La grande freddezza: Ranieri e Gasperini si ignorano a Trigoria: nessun confronto ieri
Uno dei tanti pranzi di Trigoria, fissato obbligatoriamente prima dell’allenamento di ieri, ha finito per catturare l’attenzione dell’ambiente Roma perché due dei commensali erano Ranieri e Gasperini, seduti a poca distanza l’uno dall’altro dopo il botta e risposta scoppiettante di giovedì e venerdì, fa sapere il Corriere dello Sport.
Il succo è che non c’è stato alcun confronto. L’allenatore, ferito dalle parole del senior advisor, lo ha strategicamente ignorato. Il dirigente, fermo sulle sue posizioni e da sempre convinto che queste rappresentino la visione della proprietà, non ha fatto a sua volta mosse concilianti.
A giugno servirà una decisione: il gruppo di lavoro attuale non potrà continuare
La grande freddezza prosegue ed è alimentata dal silenzio di Dan Friedkin, ancora in America, pure se qualcuno deve avergli suggerito di salire il prima possibile sul proprio aereo e fare un salto a Roma per vedere con i propri occhi come stanno davvero le cose.

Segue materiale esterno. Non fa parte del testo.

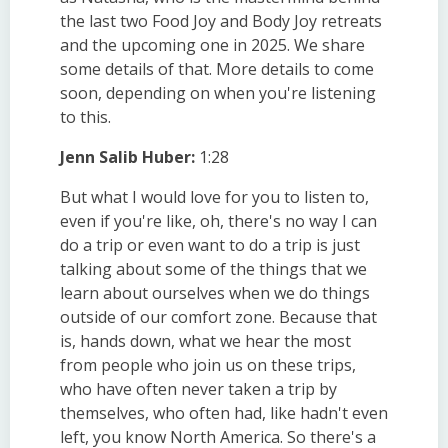
the last two Food Joy and Body Joy retreats
and the upcoming one in 2025. We share
some details of that. More details to come
soon, depending on when you're listening
to this.
Jenn Salib Huber:
1:28
But what I would love for you to listen to,
even if you're like, oh, there's no way I can
do a trip or even want to do a trip is just
talking about some of the things that we
learn about ourselves when we do things
outside of our comfort zone. Because that
is, hands down, what we hear the most
from people who join us on these trips,
who have often never taken a trip by
themselves, who often had, like hadn't even
left, you know North America. So there's a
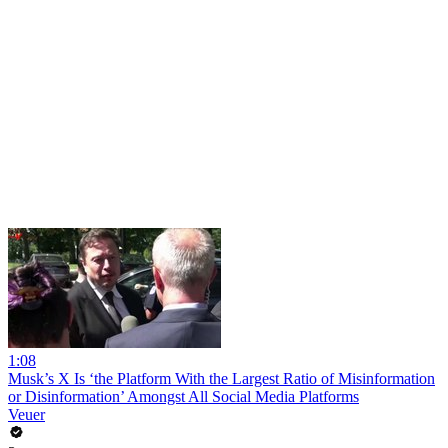
1:08
Musk’s X Is ‘the Platform With the Largest Ratio of Misinformation
or Disinformation’ Amongst All Social Media Platforms
Veuer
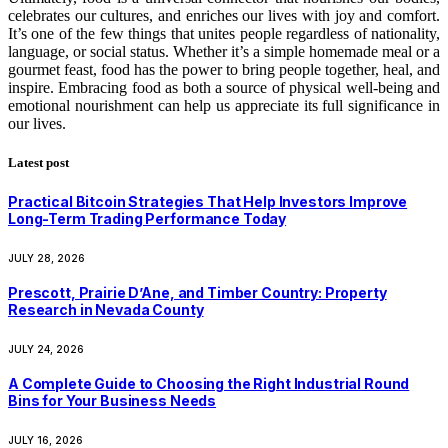
celebrates our cultures, and enriches our lives with joy and comfort.
It’s one of the few things that unites people regardless of nationality,
language, or social status. Whether it’s a simple homemade meal or a
gourmet feast, food has the power to bring people together, heal, and
inspire. Embracing food as both a source of physical well-being and
emotional nourishment can help us appreciate its full significance in
our lives.
Latest post
Practical Bitcoin Strategies That Help Investors Improve
Long-Term Trading Performance Today
JULY 28, 2026
Prescott, Prairie D’Ane, and Timber Country: Property
Research in Nevada County
JULY 24, 2026
A Complete Guide to Choosing the Right Industrial Round
Bins for Your Business Needs
JULY 16, 2026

I Friedkin sono spiazzati: non credevano si potesse alzare così tanto il livello della tensione. D’altra parte, la proprietà resta convinta della bontà del lavoro dell’allenatore: a Gasp hanno affidato un progetto triennale che punta alla valorizzazione dei giovani e all'ambizione di vincere un trofeo, possibilmente lo scudetto. È forse a causa del rispetto che nutre per i due contendenti che Dan, fin qui, ha evitato di esporsi. Ma il silenzio, stavolta, non curerà le ferite perché la frattura resta profonda. Difficilmente questo gruppo di lavoro — Ranieri, Gasperini e Massara — potrà proseguire insieme.